Think ‘occasional’ food, think difficult to prepare, think many ingredients
The recipe for Soufflé blended learning-
- Combine the following (badly)- Dropbox, Moodle, PhotoStory, Movie Maker, Podcasting, Blogging, Mind Meister, etc., etc.
- At every opportunity add the latest and greatest software/app to your course (without understanding its implications or teaching & learning benefits)
- Become a ‘Jack of all Web 2.0 tools, Master of nothing’
- Serve to your students
- Wonder why your students are angry/perplexed/frustrated/not learning/not experiencing
- Wonder why you are feeling angry/perplexed/frustrated/unfulfilled
The Cheese sandwich approach
A sandwich is a food item, often consisting of two or more slices of bread with one or more fillings between them.
Think comfort food, think easy to prepare, think simple ingredients.

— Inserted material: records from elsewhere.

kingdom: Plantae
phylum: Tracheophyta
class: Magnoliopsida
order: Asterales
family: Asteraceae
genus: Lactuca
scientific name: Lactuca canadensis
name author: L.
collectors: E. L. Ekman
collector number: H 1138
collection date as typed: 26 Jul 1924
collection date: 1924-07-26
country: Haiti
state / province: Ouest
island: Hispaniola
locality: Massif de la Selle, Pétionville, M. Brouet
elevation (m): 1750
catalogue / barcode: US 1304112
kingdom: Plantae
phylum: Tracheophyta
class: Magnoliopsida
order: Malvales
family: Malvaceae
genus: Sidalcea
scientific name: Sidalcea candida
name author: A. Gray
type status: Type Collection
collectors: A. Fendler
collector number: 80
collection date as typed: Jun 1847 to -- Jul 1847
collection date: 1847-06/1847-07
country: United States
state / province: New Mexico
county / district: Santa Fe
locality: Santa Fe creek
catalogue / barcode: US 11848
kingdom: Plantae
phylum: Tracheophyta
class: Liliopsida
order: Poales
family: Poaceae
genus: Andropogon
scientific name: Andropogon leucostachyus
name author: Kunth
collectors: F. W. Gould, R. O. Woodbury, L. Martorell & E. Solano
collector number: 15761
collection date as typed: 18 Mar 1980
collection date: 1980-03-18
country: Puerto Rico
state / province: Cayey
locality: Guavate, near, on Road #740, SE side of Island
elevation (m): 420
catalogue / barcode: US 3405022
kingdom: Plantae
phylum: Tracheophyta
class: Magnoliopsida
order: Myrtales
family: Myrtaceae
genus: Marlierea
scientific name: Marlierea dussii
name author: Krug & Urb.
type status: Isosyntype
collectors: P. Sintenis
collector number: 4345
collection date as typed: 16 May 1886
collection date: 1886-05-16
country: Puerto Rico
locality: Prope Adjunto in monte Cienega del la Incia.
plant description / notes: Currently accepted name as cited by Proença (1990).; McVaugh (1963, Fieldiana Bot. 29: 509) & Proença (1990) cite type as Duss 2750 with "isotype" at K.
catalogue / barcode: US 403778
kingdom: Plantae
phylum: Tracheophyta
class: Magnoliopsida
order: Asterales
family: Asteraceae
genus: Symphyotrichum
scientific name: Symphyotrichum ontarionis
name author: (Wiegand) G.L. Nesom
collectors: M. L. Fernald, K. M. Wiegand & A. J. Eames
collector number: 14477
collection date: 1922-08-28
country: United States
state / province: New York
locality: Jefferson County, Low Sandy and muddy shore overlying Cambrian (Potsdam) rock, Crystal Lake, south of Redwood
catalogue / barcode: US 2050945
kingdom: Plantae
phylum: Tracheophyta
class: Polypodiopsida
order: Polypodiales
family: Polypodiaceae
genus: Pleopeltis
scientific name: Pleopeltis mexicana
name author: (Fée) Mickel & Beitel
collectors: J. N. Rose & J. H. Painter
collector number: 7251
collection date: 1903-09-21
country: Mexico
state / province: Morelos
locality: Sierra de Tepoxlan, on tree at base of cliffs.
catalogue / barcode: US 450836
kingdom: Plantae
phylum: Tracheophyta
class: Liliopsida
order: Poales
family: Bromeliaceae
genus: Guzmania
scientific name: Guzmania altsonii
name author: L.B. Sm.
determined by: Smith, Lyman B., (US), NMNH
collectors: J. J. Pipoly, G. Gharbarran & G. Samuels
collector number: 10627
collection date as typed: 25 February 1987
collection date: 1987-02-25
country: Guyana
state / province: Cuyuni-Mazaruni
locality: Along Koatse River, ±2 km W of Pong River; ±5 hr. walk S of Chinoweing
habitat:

The recipe for Cheese sandwich blended learning-
- Carefully select one (1) Web 2.0 tool or piece of software that you feel might-
- Add a positive experience to your class/students AND yourself
- Has a valid application from a teaching and learning perspective in your subject
- Is easy to use, apply and teach to others
- Combine it sparingly to your current teaching practice e.g. face to face delivery
- At every opportunity seek to learn more about the tool you’ve selected-
- Its ‘other’ more esoteric features that may be of benefit at a later stage
- Seek other users- this may be through Twitter or subject matter blogs/web pages
- Become comfortable and confident using it
- Serve it to your students when you’re ready (and confident using it)
- Wonder why your students are happy/confident/not frustrated/learning/experiencing
- Stick with only using that tool until both you and your students (not necessarily in that order) are ready to try something else
- Enjoy feeling fulfilled/confident/proud of your new skills/proud of your new teaching practice
It’s no use trying something doomed to failure on your first attempt and making a hash of it- a soufflé has a tendency to collapse while everyone loves a toasted ‘sango’ and they are the most simple food to prepare and enjoy.